J. David Sweatt and his colleagues at the University of Alabama at Birmingham carried out a set of mechanistic studies, using laboratory animals and cellular model systems, to understand the role of the TCF4 transcription factor in cognitive and central nervous system function. As a transcription factor, TCF4 directly regulates gene expression in the brain during development and in adulthood.
The cognitive dysfunction associated with the loss of one copy of the TCF4 gene, termed haplo-insufficiency, in humans leads to Pitt-Hopkins syndrome, an autism-related disorder associated with pronounced learning deficits. Pitt-Hopkins syndrome is extremely debilitating, making this a priority area for both neurobiological studies and drug development.

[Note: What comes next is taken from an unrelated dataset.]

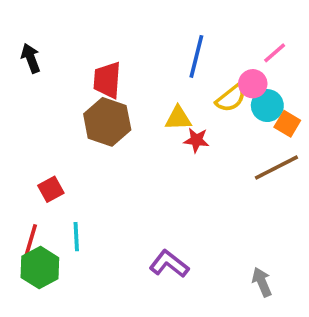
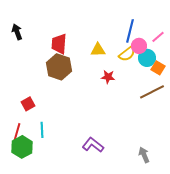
pink line: (275, 53) -> (158, 37), moved
blue line: (196, 56) -> (130, 31), moved
yellow triangle: (178, 118) -> (98, 50), moved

Understanding the role of gene transcriptional regulation in cognitive function is a long-standing focus of Sweatt’s laboratory. In their effort to understand cognitive dysfunction in Pitt-Hopkins syndrome, the researchers undertook investigations of the neurobiological function of TCF4. They hoped to gain insights into the role of transcriptional regulation in autism spectrum disorders more generally.

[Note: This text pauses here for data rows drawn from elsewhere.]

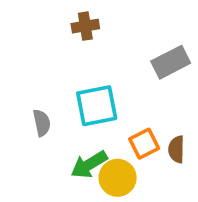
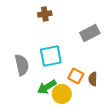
gray semicircle: (42, 123) -> (22, 65), size x1.5
orange square: (144, 144) -> (76, 76), turned -35

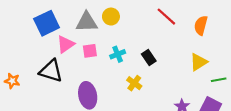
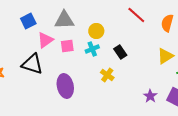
yellow circle: (111, 17) -> (96, 31), moved
blue square: (47, 23) -> (28, 21), size x0.7

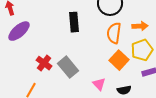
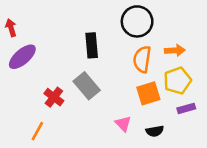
orange square: (119, 60) -> (148, 93), turned 30
gray rectangle: (68, 67) -> (87, 86), moved

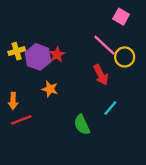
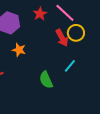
red star: (57, 55) -> (40, 14), moved
yellow circle: (125, 57) -> (76, 33), moved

Over the past year, Sweatt and his colleagues have generated preliminary results that support the validity of using the TCF4 haplo-insufficiency mouse line both as a model for studying Pitt-Hopkins-related cognitive function and as a potential drug-screening platform.
Their findings suggest that TCF4 regulates the brain’s ability to store memories by actively regulating transcription during learning and memory formation. In addition, disruption of these processes underlies the pronounced learning, memory, social interaction and language dysfunction seen in Pitt-Hopkins syndrome.